Work instructions: The required answer is each line in the entries below where "Life" occurs.

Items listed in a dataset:
────────────────
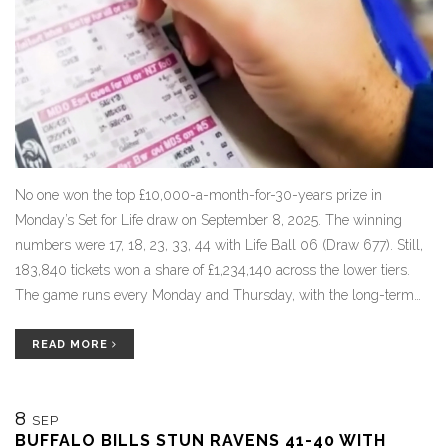
No one won the top £10,000-a-month-for-30-years prize in
Monday’s Set for Life draw on September 8, 2025. The winning
numbers were 17, 18, 23, 33, 44 with Life Ball 06 (Draw 677). Still,
183,840 tickets won a share of £1,234,140 across the lower tiers.
The game runs every Monday and Thursday, with the long-term
monthly payout still up for grabs.
READ MORE
8
SEP
BUFFALO BILLS STUN RAVENS 41-40 WITH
────────────────
Result of this task:
Monday’s Set for Life draw on September 8, 2025. The winning
numbers were 17, 18, 23, 33, 44 with Life Ball 06 (Draw 677). Still,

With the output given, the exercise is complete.